### Provided data ###

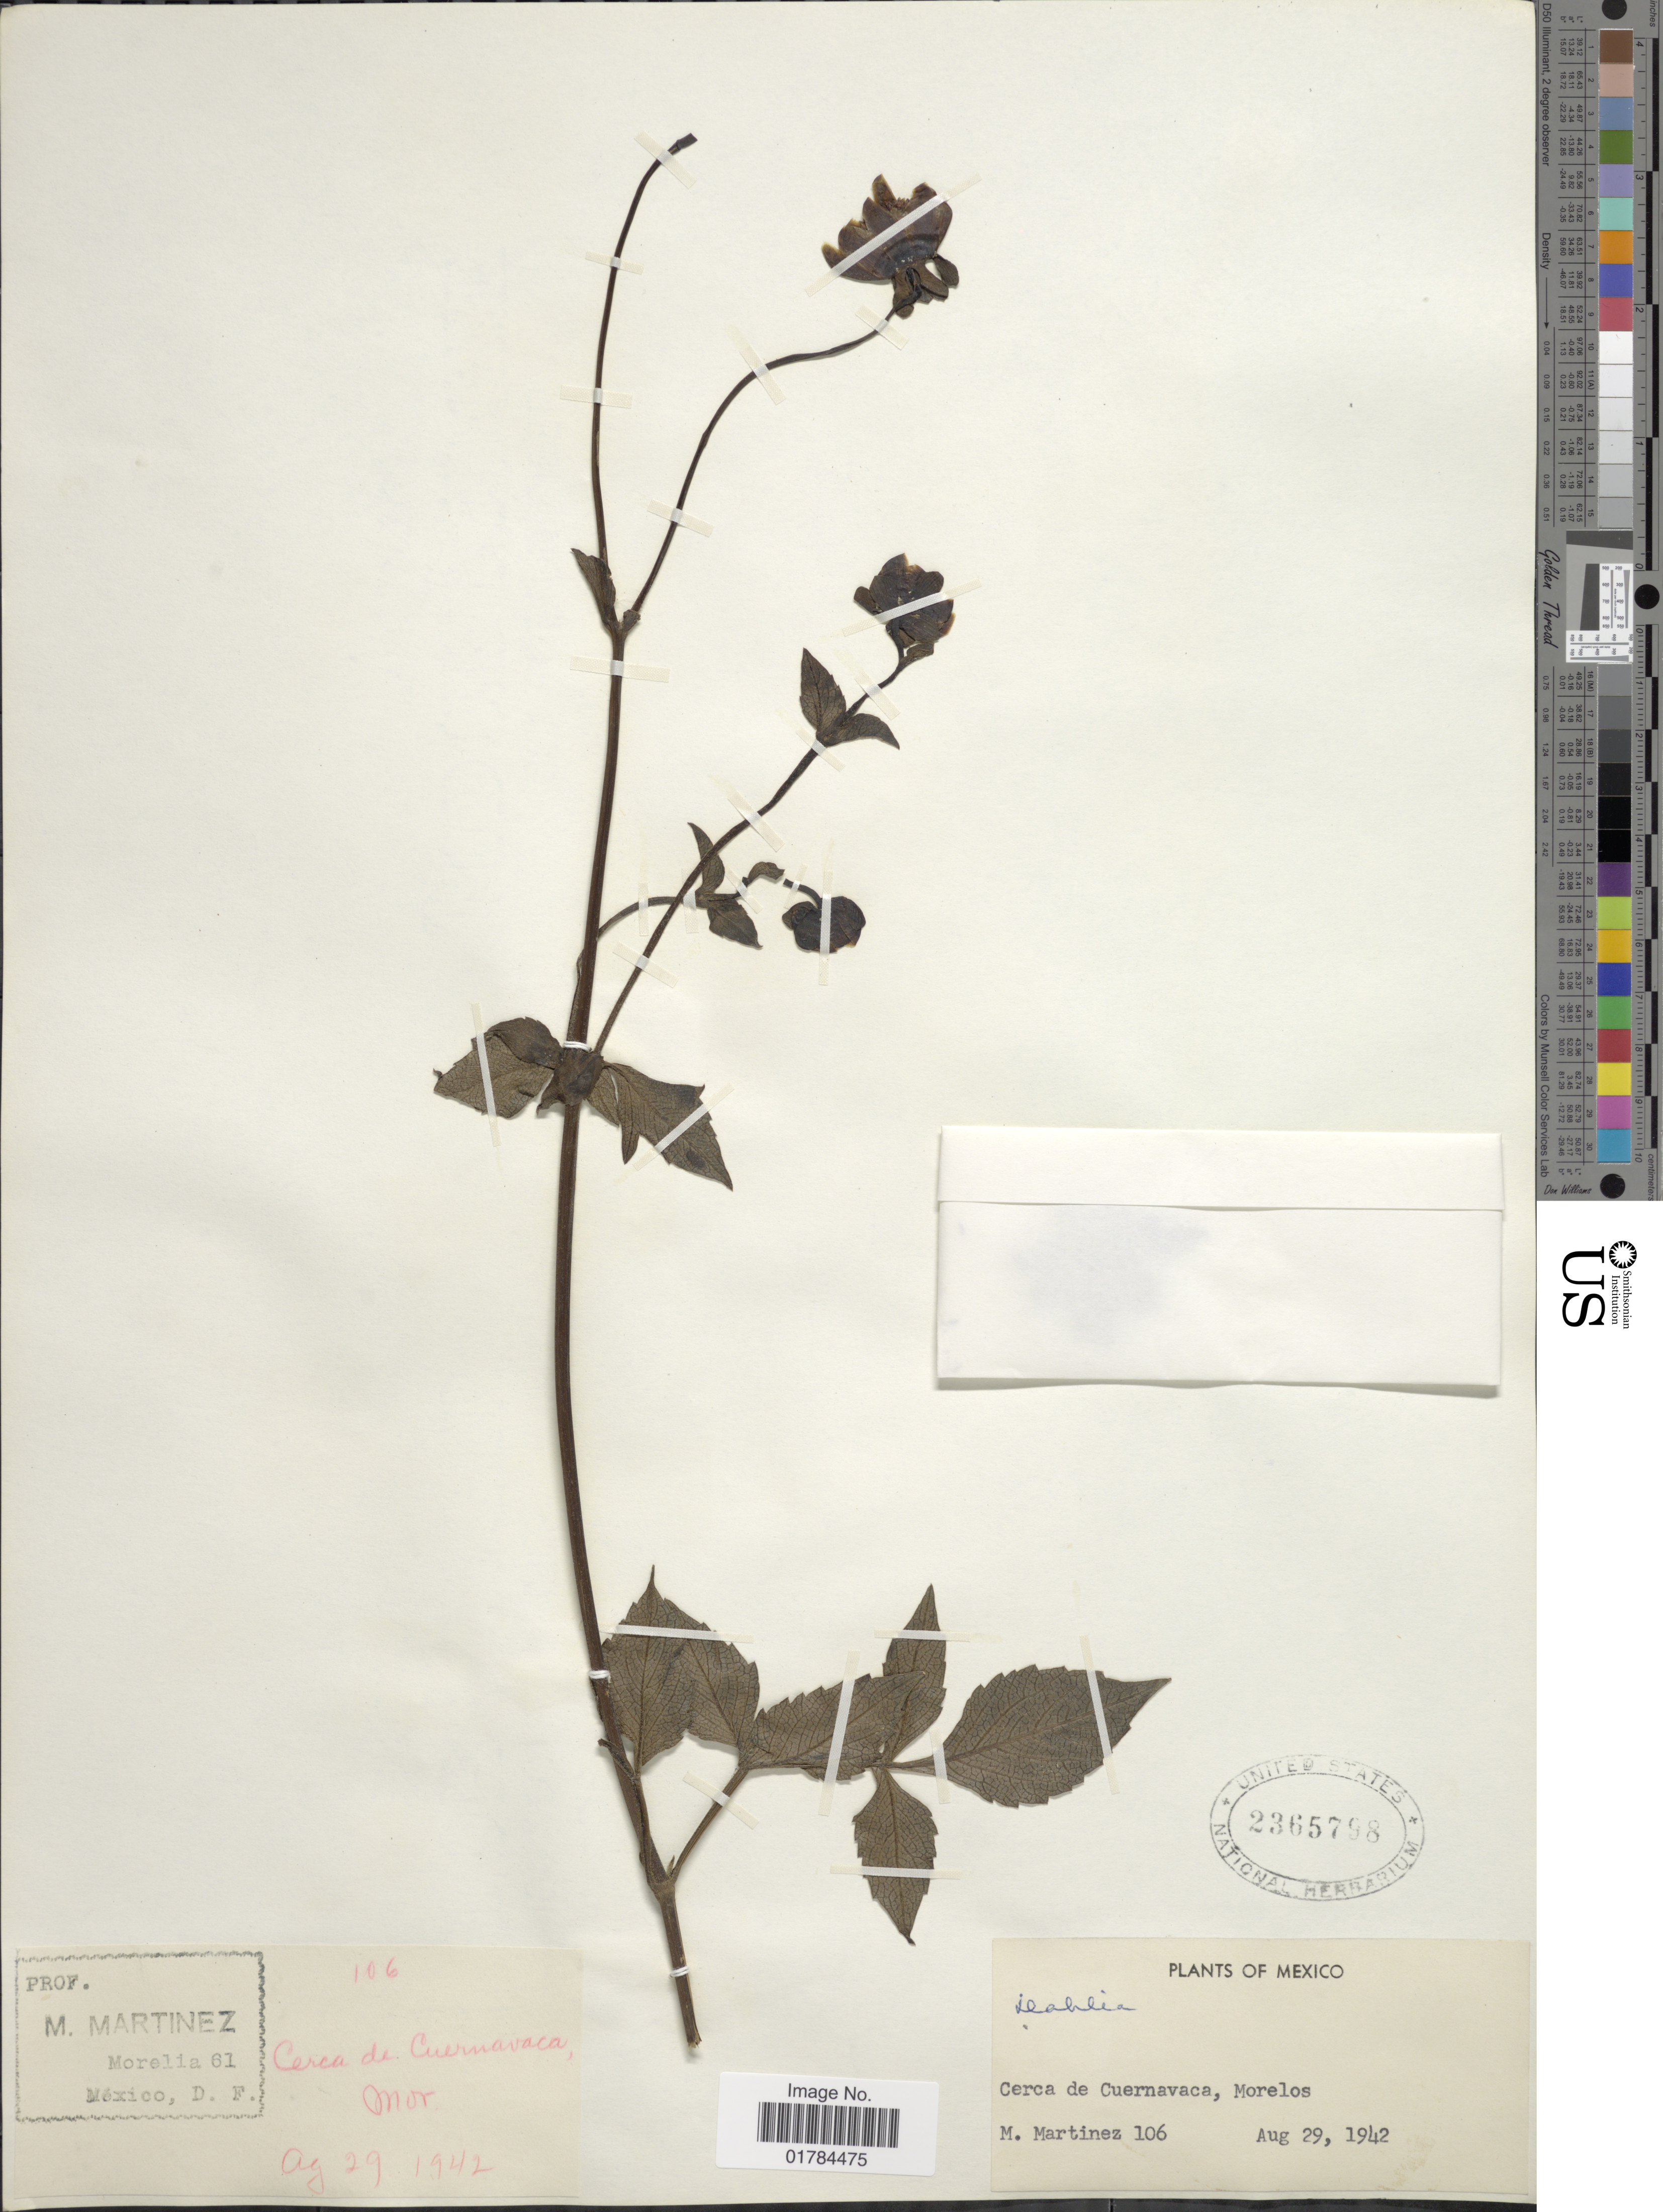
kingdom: Plantae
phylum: Tracheophyta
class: Magnoliopsida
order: Asterales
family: Asteraceae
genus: Dahlia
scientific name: Dahlia sp.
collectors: M. Martinez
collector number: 106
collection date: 1942-08-29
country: Mexico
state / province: Morelos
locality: Cerca de Cuernavaca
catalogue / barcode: US 2365798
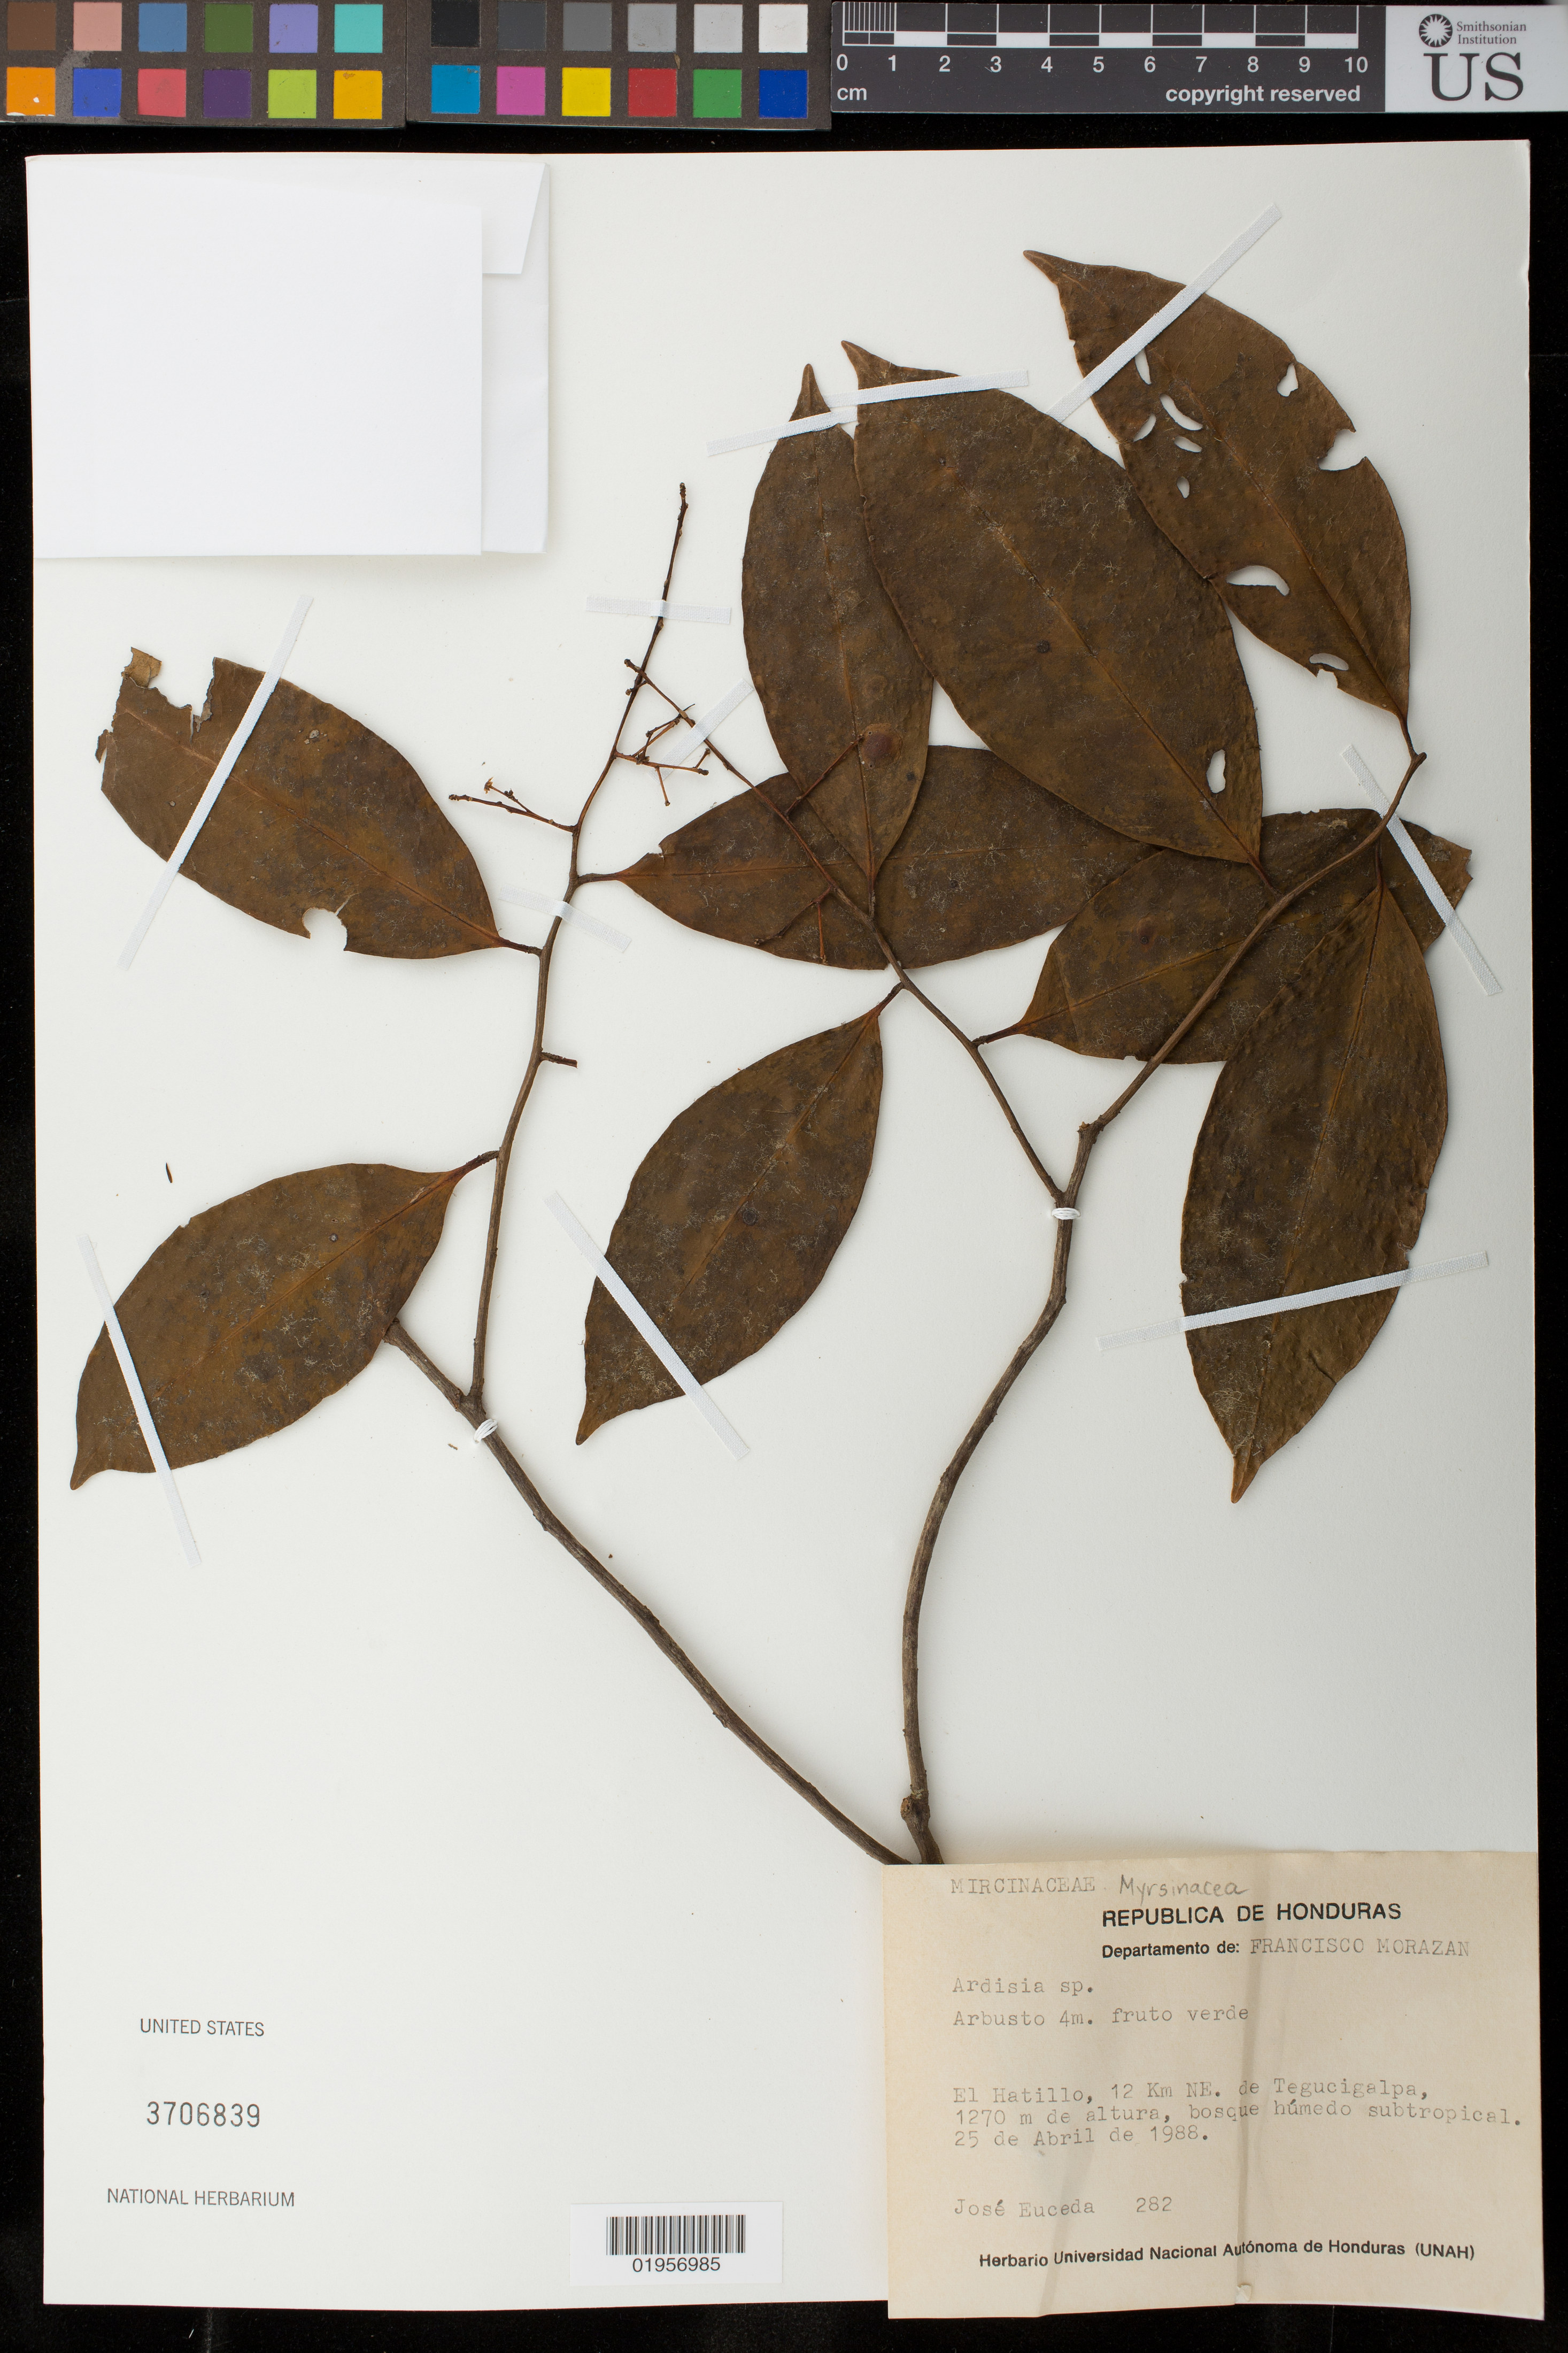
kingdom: Plantae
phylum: Tracheophyta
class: Magnoliopsida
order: Ericales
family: Primulaceae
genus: Ardisia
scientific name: Ardisia sp.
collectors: J. Euceda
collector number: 282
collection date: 1988-04-25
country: Honduras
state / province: Fco. Morazán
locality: El Hatillo, 12 Km NE. de Tegucigalpa.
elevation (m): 1270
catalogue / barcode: US 3706839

###

> **Task directions**
Return the lines unchanged, beginning at the line that contains "family: Primulaceae" and continuing through the last line of the records.

> **Answer to this exercise**
family: Primulaceae
genus: Ardisia
scientific name: Ardisia sp.
collectors: J. Euceda
collector number: 282
collection date: 1988-04-25
country: Honduras
state / province: Fco. Morazán
locality: El Hatillo, 12 Km NE. de Tegucigalpa.
elevation (m): 1270
catalogue / barcode: US 3706839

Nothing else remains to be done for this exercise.